> **TASK**:
Copy every record exactly, leaving the pictures out.

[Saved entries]
┄┄┄┄┄┄┄┄┄┄

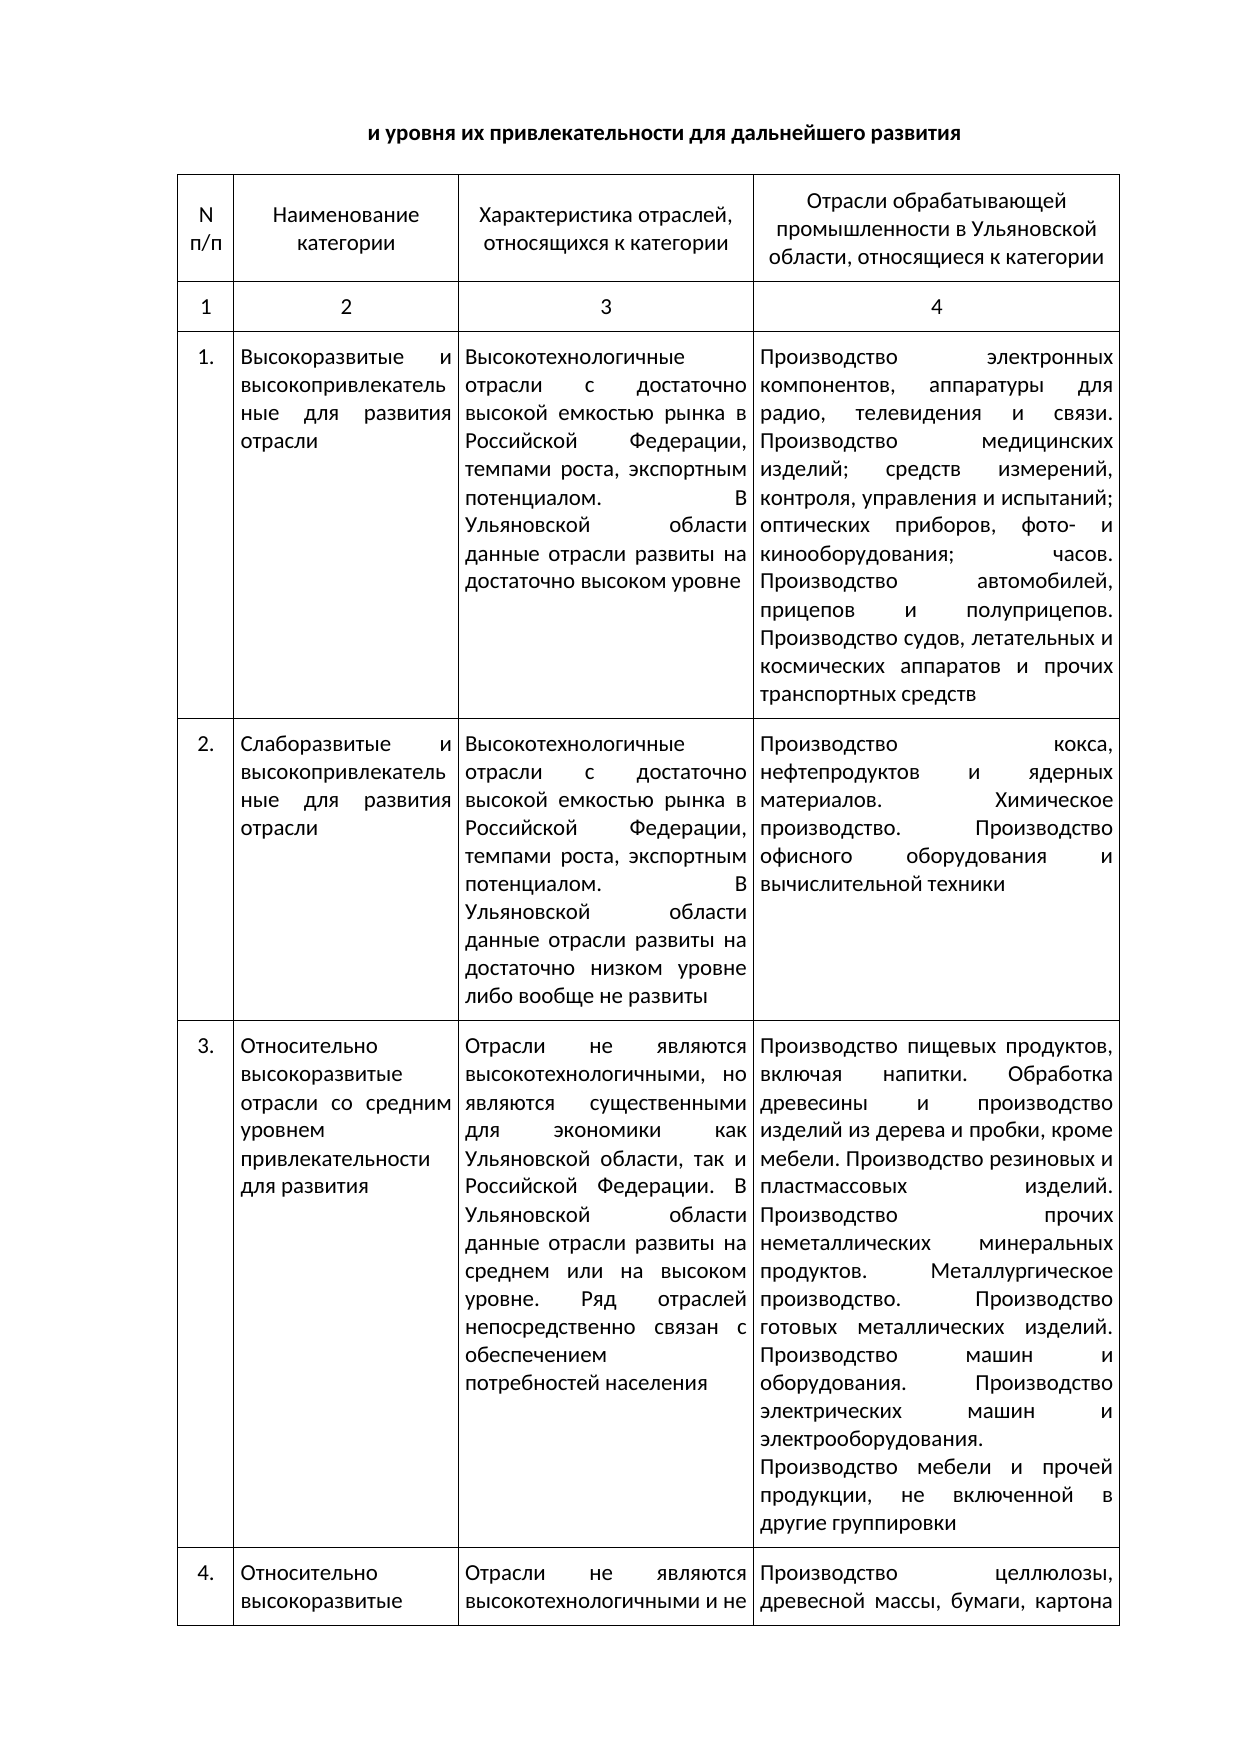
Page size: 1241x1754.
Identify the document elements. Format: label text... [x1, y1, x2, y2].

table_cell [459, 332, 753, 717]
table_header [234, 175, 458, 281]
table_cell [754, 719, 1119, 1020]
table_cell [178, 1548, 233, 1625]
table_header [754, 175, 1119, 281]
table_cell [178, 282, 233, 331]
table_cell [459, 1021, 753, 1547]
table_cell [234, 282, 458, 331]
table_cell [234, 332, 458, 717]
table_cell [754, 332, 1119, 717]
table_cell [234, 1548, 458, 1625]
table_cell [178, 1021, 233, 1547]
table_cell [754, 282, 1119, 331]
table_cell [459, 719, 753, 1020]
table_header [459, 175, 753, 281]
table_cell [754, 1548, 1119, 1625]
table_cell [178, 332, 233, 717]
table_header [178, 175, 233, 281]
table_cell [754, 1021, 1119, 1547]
title и уровня их привлекательности для дальнейшего развития [177, 118, 1152, 146]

┄┄┄┄┄┄┄┄┄┄

> **REPLY TO THE TASK**:
Page size: 1241x1754.
Identify the document elements. Format: label text... [x1, y1, x2, y2].

table_cell [459, 332, 753, 717]
table_header [234, 175, 458, 281]
table_cell [754, 719, 1119, 1020]
table_cell [178, 1548, 233, 1625]
table_header [754, 175, 1119, 281]
table_cell [178, 282, 233, 331]
table_cell [459, 1021, 753, 1547]
table_cell [234, 282, 458, 331]
table_cell [234, 332, 458, 717]
table_cell [754, 332, 1119, 717]
table_cell [234, 1548, 458, 1625]
table_cell [178, 1021, 233, 1547]
table_cell [754, 282, 1119, 331]
table_cell [459, 719, 753, 1020]
table_header [459, 175, 753, 281]
table_cell [754, 1548, 1119, 1625]
table_cell [178, 332, 233, 717]
table_header [178, 175, 233, 281]
table_cell [754, 1021, 1119, 1547]
title и уровня их привлекательности для дальнейшего развития [177, 118, 1152, 146]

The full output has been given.